**TRY IT**
From the records below, copy the lines that include "JSON".

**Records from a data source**
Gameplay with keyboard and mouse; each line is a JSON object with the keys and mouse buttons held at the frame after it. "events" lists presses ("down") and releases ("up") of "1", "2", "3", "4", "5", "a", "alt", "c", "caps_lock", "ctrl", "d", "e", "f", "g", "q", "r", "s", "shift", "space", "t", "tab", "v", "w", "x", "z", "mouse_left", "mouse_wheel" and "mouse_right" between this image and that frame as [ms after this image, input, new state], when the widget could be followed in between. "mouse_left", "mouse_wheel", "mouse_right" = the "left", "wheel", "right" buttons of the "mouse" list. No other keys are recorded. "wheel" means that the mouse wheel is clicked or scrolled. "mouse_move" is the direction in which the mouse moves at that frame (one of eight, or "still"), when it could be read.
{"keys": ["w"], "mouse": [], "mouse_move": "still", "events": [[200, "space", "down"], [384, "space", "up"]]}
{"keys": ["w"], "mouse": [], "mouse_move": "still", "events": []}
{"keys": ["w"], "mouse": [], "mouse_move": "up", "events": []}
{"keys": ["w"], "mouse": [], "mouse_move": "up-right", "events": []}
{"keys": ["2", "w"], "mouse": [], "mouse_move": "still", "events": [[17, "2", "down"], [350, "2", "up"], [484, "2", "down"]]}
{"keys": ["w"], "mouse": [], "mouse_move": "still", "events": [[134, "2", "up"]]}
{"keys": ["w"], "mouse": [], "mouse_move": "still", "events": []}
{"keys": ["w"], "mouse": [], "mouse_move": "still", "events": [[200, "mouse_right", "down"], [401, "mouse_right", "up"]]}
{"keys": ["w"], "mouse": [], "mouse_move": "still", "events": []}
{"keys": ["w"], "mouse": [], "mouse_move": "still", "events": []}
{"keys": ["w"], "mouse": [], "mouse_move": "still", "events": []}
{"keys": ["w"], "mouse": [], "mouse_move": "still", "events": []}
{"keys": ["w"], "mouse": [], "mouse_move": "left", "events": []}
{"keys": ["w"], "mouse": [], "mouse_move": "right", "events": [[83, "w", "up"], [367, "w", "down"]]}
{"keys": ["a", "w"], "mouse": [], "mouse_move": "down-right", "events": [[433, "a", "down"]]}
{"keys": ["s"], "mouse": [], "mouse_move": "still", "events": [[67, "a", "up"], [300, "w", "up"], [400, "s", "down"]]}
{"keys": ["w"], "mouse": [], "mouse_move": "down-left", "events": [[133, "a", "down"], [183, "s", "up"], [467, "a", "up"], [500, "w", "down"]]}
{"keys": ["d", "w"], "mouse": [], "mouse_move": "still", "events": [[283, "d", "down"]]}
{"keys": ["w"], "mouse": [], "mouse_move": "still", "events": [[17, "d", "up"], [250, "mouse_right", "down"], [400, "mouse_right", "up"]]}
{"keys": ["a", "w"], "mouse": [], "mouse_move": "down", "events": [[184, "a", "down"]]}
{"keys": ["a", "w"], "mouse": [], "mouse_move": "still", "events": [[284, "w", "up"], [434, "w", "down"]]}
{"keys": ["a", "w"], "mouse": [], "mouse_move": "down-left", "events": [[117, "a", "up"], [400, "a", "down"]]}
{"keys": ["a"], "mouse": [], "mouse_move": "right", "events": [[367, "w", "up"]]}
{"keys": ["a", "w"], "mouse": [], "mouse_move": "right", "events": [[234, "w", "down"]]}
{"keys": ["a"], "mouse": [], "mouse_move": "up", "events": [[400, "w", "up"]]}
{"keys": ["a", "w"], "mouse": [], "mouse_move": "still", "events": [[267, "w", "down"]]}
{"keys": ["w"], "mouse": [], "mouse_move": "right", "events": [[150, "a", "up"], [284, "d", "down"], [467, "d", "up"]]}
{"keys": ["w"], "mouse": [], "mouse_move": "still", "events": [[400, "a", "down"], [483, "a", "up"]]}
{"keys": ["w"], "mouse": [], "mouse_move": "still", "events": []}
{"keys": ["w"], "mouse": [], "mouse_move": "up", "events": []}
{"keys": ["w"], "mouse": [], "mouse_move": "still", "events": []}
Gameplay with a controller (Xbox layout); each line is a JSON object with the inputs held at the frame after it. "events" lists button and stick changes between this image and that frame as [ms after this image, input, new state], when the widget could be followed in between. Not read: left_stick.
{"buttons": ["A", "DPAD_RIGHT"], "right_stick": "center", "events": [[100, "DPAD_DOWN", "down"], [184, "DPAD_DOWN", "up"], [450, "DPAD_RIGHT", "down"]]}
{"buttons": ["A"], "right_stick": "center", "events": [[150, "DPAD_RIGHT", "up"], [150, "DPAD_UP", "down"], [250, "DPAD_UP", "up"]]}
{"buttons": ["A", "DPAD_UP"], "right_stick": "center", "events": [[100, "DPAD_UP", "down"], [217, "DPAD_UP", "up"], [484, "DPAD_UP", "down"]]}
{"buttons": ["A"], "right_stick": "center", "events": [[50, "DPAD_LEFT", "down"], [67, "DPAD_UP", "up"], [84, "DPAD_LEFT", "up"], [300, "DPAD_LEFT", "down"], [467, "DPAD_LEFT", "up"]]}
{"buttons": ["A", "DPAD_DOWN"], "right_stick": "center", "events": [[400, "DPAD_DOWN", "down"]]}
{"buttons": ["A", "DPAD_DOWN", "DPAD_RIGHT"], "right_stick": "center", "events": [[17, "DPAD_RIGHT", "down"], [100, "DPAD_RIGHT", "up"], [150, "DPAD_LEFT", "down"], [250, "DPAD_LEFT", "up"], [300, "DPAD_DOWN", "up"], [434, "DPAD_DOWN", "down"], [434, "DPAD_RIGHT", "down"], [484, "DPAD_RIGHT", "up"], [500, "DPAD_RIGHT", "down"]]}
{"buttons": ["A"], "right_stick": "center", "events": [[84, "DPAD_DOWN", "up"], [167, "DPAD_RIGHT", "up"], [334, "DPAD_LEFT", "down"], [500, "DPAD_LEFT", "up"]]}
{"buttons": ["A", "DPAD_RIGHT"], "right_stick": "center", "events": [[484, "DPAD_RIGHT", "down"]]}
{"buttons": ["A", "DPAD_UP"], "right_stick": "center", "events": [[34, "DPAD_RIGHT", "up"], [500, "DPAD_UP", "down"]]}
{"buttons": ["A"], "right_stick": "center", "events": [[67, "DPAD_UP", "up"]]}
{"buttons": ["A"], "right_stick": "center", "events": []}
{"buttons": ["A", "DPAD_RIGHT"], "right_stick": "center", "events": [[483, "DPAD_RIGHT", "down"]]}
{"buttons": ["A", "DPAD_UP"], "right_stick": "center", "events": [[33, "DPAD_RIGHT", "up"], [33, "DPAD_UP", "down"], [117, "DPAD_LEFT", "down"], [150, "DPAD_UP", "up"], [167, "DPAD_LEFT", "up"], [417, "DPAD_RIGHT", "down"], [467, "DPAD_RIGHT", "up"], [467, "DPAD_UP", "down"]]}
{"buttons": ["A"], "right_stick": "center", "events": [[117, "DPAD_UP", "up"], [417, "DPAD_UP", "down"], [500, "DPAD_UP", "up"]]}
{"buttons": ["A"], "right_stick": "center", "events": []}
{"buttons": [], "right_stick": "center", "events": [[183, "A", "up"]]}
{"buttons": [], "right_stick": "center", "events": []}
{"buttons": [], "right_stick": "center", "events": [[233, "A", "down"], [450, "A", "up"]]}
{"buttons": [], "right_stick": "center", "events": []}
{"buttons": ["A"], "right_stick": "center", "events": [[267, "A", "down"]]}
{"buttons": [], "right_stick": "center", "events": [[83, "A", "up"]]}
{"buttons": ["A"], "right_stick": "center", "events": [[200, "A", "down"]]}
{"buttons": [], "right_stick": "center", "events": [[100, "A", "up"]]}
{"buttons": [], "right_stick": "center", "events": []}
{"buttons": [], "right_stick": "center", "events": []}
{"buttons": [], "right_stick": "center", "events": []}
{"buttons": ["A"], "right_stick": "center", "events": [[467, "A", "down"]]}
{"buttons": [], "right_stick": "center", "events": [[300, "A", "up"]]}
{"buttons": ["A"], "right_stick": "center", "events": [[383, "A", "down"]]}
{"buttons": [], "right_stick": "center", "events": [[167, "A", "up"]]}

**RESULT BELOW**
Gameplay with keyboard and mouse; each line is a JSON object with the keys and mouse buttons held at the frame after it. "events" lists presses ("down") and releases ("up") of "1", "2", "3", "4", "5", "a", "alt", "c", "caps_lock", "ctrl", "d", "e", "f", "g", "q", "r", "s", "shift", "space", "t", "tab", "v", "w", "x", "z", "mouse_left", "mouse_wheel" and "mouse_right" between this image and that frame as [ms after this image, input, new state], when the widget could be followed in between. "mouse_left", "mouse_wheel", "mouse_right" = the "left", "wheel", "right" buttons of the "mouse" list. No other keys are recorded. "wheel" means that the mouse wheel is clicked or scrolled. "mouse_move" is the direction in which the mouse moves at that frame (one of eight, or "still"), when it could be read.
Gameplay with a controller (Xbox layout); each line is a JSON object with the inputs held at the frame after it. "events" lists button and stick changes between this image and that frame as [ms after this image, input, new state], when the widget could be followed in between. Not read: left_stick.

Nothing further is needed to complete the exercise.